L’esame coprologico, procedura di base in diagnostica elmintologica, è finalizzato alla messa in evidenza e/o alla conta degli elementi parassitari (uova e larve) presenti in un campione di feci mediante tecniche qualitative (tecniche di arricchimento mediante sedimentazione e/o flottazione) e tecniche quantitative (FLOTAC, Mini-FLOTAC, McMaster, Wisconsis, Fepack, ecc..). Quest’ultime, definite anche tecniche di Faecal Egg Count (FEC), permettono la messa in evidenza e soprattutto la conta degli elementi parassitari. L’unità internazionale di riferimento è il “grammo feci”; a seguito di un esame, quindi, i valori si esprimeranno in uova per grammo feci (upg) e larve per grammo feci (lpg).

Tali informazioni risultano fondamentali per capire le dinamiche parassitarie all’interno dell’allevamento e comprendere quando intervenire con presidi profilattici e/o terapeutici. Inoltre, in caso di infestazioni da strongilosi gastro-intestinali, l’utilizzo della coprocoltura, metodica che prevede la schiusa delle uova e la maturazione delle larve allo stadio L3 la cui morfologia è di utilizzo tassonomico (guaina larvale, dimensioni, lunghezza dell’esofago, lunghezza e morfologia della coda, numero e morfologia delle cellule intestinali) (Ambrosi, 1995), può essere utile per stabilire quale dei generi sia coinvolto nell’infestazione ed in eventuali fenomeni di antielmintico-resistenza.

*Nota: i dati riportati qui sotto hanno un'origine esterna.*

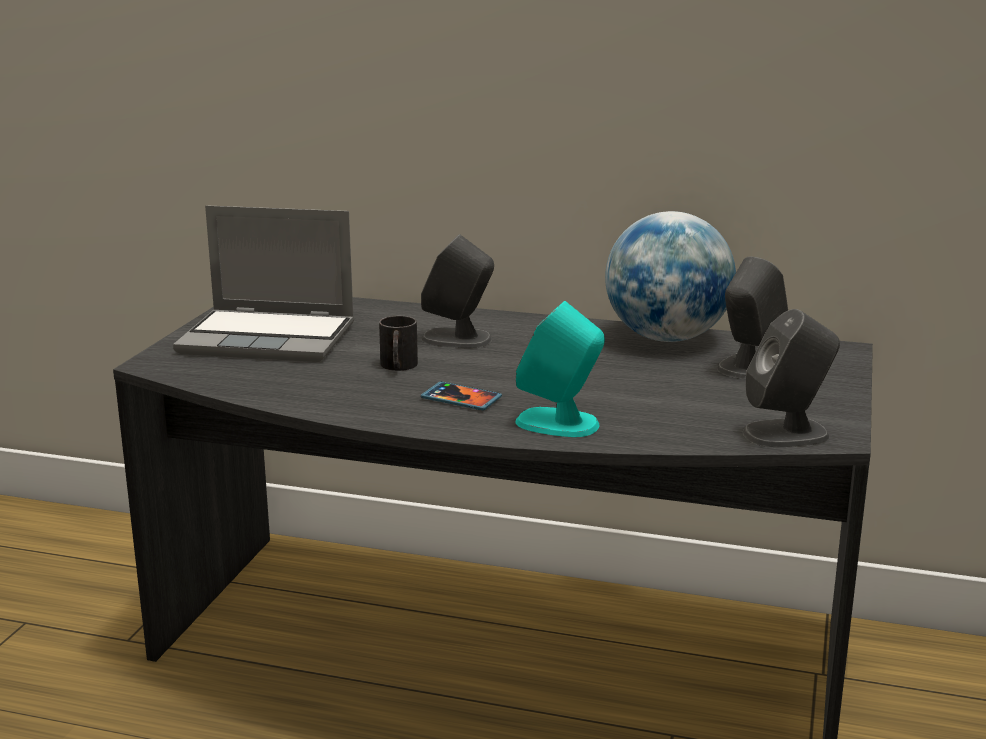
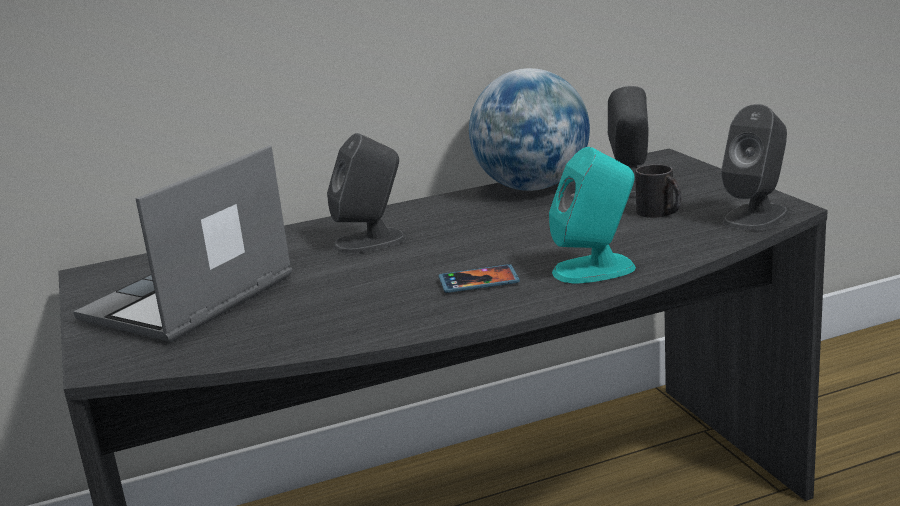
camera: 35 degrees left, 0 degrees up
(270, 338) = (189, 301): laptop -> laptop turned 150 degrees clockwise
(398, 367) = (367, 279): black mug -> black mug (660, 213)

Oltre alle tecniche di copromicroscopia classica, recentemente si sono sviluppate tecniche in ELISA (Enzyme Linked Immunosorbent Assay), volte ad evidenziare la presenza di anticorpi specifici nel latte di massa e/o latte individuale, per la diagnosi di malattie elmintiche (e.g. fascioliasi, ostertagiosi) (Charlier et al., 2005; Charlier et al 2009, Vanderstichel et al., 2013).  Tale test risulta vantaggioso per la sua rapidità e permette di individuare gli animali parassitati ed inoltre se eseguito su campioni individuali, consente di ottenere informazioni decisamente più precise circa lo status parassitario della mandria per impostare un trattamento selettivo nei confronti dei soggetti maggiormente infestati.

Concludendo, come, in corso di elmintiasi, si parla di strategie di risanamento ambientale e di uso strategico degli antielmintici, così si deve iniziare a parlare di un uso “strategico” della diagnostica elmintologica, considerando essa stessa un reale punto di partenza per la messa in atto di qualsiasi strategia di gestione delle malattie parassitarie.  La produzione di risultati accurati, unitamente ad un’interpretazione ragionata dei riscontri di laboratorio, risultano infatti elementi essenziali per mantenere un rapporto management/produzione/sanità animale a vantaggio del reddito aziendale.